Reading text>
-- Opening Marker --

Your husband has not done this. He is still playing the game. Shame me once, shame on you. Shame me twice, shame on me.

It is your choice to stay but realise, this woman or other women will always be a shadow in your marriage. Men like him do not stop.

AnnaNimmity · 20/12/2019 07:03

i remember some of your other threads too. I think you're staying in the misguided belief that it's better for the children to stay together. It really isn't!

You can't trust your H at all - what kind of life is that? Checking phones constantly, having endless conversations about trust and your life together, worrying that he's cheating. You can't keep tabs on someone 100% of the time. And why would you want to? Life is too short.

I have stayed in a relationship after infidelity. I won't ever do it again. The lack of trust and betrayal made me almost constantly anxious. And I know now that a liar and a cheat is just that. They don't change. I've seen my ex lie and cheat his way through subsequent relationships too - he's incapable of fidelity and honesty. But there are honest men out there!

You are worth more OP. Why is your bar set so low?

TheStuffedPenguin · 20/12/2019 07:06

@LadyDowagerHatt

However I haven’t pursued it further, mainly because I hate the thought of splitting our family up

Your family is already broken . Have some self respect and move on from this dick .

Countryescape · 20/12/2019 07:10

Absolutely not. Trust is long gone. See the divorce through.

MrsAgassi · 20/12/2019 07:25

He’s playing you both.

He treats you with no respect at all. You’ve given him chances and each time he’s blown it. He then convinces you that this time he really is a reformed character, before he then goes on to hurt you again.

He’s still in contact with the OW because his ego likes having two women that want him.

He’s an arsehole, I wouldn’t attempt to forgive him.

DiscontinuedModelHusband · 20/12/2019 11:13

@bluebella4 - that was exactly my point - for us it's taken both of us to be fully committed to making things work - for the OP, I don't believe her H is doing this - he's just hoping she'll pipe down about it so he can live in peace (and carry on, perhaps)

@Faith50 - it wasn't me first. me accepting the risk that she could walk away at some point is just my perspective. i know that's not my plan. however if you asked her, she might have the same concern about me walking away - i don't pretend to know 100% for sure how she feels, or what her intentions are - i can only judge from her words to a degree, and more importantly for me, her actions.

threesecrets · 20/12/2019 11:41

1.It depends what the relationship was like before the affair.

-- Closing Marker --

Exercise 1>
Read the forum thread. Do statements (a), (b) and (c) agree with it? For each, answer yes or no and quote the words of the thread that decide it.
(a) AnnaNimmity has stayed in a relationship after infidelity.
(b) Countryescape advises calling off the divorce.
(c) MrsAgassi says the husband has cut off contact with the OW.
Exercise 2> Write the next part of the forum thread, picking up right after its last line.

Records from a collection
-- Opening Marker --

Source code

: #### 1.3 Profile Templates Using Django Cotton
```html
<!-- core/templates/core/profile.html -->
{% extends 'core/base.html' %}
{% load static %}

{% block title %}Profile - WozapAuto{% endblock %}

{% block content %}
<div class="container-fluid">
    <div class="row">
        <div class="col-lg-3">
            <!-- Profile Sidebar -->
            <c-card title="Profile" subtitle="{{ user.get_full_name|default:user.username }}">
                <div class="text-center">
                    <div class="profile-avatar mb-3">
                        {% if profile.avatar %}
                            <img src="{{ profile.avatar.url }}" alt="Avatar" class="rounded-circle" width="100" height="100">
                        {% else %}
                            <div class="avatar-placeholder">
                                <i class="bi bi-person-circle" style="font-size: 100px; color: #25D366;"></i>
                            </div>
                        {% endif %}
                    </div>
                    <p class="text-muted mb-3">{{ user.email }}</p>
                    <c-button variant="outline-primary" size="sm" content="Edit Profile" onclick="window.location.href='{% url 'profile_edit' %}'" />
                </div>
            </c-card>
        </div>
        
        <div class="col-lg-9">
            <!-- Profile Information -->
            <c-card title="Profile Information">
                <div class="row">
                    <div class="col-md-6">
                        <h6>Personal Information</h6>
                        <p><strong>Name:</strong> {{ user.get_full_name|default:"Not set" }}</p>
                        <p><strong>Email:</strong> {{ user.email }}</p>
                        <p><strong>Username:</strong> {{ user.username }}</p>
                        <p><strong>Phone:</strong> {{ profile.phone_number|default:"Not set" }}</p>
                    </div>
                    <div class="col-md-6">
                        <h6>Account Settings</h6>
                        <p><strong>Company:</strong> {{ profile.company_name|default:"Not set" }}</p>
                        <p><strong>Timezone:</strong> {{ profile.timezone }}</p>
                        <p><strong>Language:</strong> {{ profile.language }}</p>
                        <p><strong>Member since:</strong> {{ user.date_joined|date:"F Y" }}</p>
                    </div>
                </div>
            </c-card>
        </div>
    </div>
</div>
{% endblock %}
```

-- Closing Marker --

Answer 1>
(a) Yes: "I have stayed in a relationship after infidelity."
(b) No: "See the divorce through."
(c) No: "He’s still in contact with the OW"

Answer 2>
  1. How vulnerable you are prepared to be in experiencing the hurt and moving on. Eg not using the affair as a weapon
  2. Whether he really wants to be with you or if the affair has changed him.
LadyDowagerHatt · 20/12/2019 18:22

Thanks all, your comments have helped and I’ve told him (again) that I’m done. Apparently I should be able to see how hard he is trying to fight for us, lots of people get over affairs and it’s not that I can’t give him another chance it’s that I won’t. Hmm

We need to spend Christmas with the children, I wouldn’t stop that. In the New Year I will go to the solicitor to issue the divorce notice and get the ball rolling.

OP posts:
ISmellBabies · 20/12/2019 18:47

What an absolute piss taker. Caught red handed again and again and again. He clearly never stopped the affair, he just acted remorseful and said the right bullshit, and tried (and twice failed) to hide it better. You're doing the right thing op. This is not the man you want to believe he is. I think you will see things much more clearly with hindsight once you have moved on from him emotionally, and you will wonder why/how you ever gave him as many chances as you did.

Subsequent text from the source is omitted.